My father's cousin was a farmer too and his land came right up to the edge of the Air Ministry. If an Air Raid was expected they would milk the cows, then come all the 40 miles up to our house in Rimington, sleep on a camp bed for the night and then go back and milk the cows in the morning.
We had a few evacuees in Rimington. The ones I knew were treated like family. I still correspond with one of them , Iris, who is from Dagenham. She lived next door to us with Mr and Mrs Lancaster who were quite elderly and who never had any family of their own. She settled in well and her brother stayed in a house nearby. But a lot of the evacuees couldn't stand being away from home.
My dad was a butcher - he was also disabled - so he had to be in the ARP. I can still see his helmet now with ARP written on it. He had to go round and look for chinks of light and ask people to draw their blackout curtains tighter.

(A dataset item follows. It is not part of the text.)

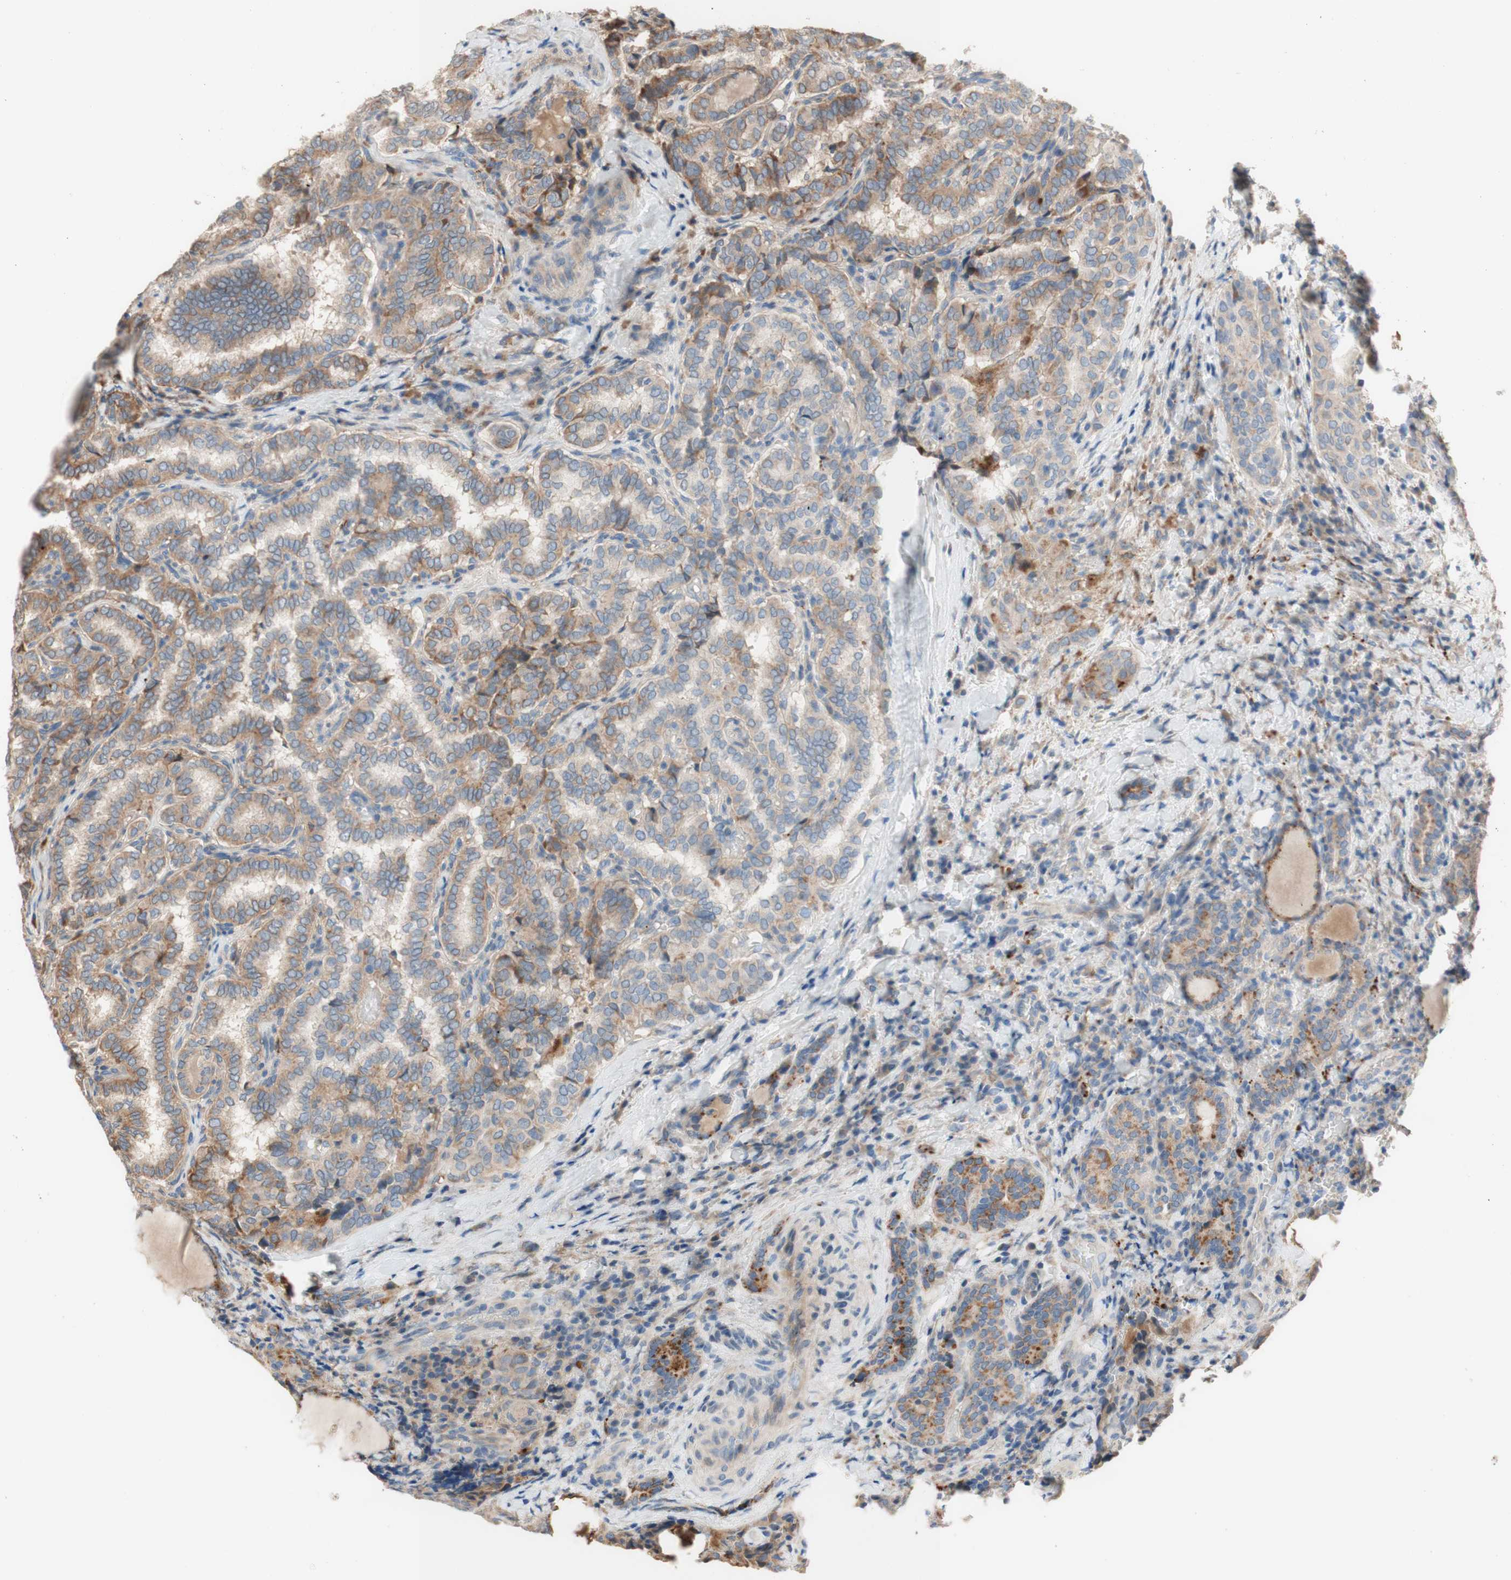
{"staining": {"intensity": "weak", "quantity": "25%-75%", "location": "cytoplasmic/membranous"}, "tissue": "thyroid cancer", "cell_type": "Tumor cells", "image_type": "cancer", "snomed": [{"axis": "morphology", "description": "Normal tissue, NOS"}, {"axis": "morphology", "description": "Papillary adenocarcinoma, NOS"}, {"axis": "topography", "description": "Thyroid gland"}], "caption": "This is an image of immunohistochemistry (IHC) staining of thyroid cancer, which shows weak expression in the cytoplasmic/membranous of tumor cells.", "gene": "PTPN21", "patient": {"sex": "female", "age": 30}}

My mum was in charge of the knitting group /WVS. They used to meet in a group to jog each other along and my mother would distribute the wool. I still have her badge.
The wool would arrive - Air Force blue and khaki and seaboot stocking wool, which was still oily and smelt to high heaven. I knitted dicky fronts - they were always in blue and they were easy to knit. They were roll necks with a square piece beneath, which the forces could tuck down inside their uniforms. Mine went to Iceland. Once I got a card back with Icelandic ponies on it. It was from Henry Leech.

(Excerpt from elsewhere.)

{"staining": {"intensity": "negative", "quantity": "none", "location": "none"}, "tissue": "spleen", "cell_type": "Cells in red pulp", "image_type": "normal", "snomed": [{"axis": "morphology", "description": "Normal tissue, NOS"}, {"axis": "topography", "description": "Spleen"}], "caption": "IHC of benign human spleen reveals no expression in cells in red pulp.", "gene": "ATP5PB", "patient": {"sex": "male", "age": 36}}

On one occasion my dad nearly went to prison. His was a small butcher's business and so his meat ration was very small - but he did a bit of extra slaughtering and sold some extra meat. On the way to Court the solicitor told my mum, " You must be prepared to come home alone, Mrs Bairstow." But, in the end, my dad wasn't sent to gaol because he hadn't blackmarketed the meat. He had simply sold it at the normal price. Had he blackmarketed, he would have been sent to prison. His misdemeanour was put down as illicit slaughtering.
I remember there was a searchlight battery on Rimington Moor and local girls used to look for the troops. There were lots of ammunition dumps at Paythorne and Bolton by Bowland and I remember a mule train going through Riminton full of mules - part of a whole regiment moving north. It was quite thrilling.
I also remember the prisoners of war - Johnny Carr a bachelor farmer got a German POW - a big guy - who turned out to be really good at cooking and housework. Johnny thought he was in heaven. Johnny was a quiet man but they seemed to be good friends and they got on comfortably. They were very highly thought of locally.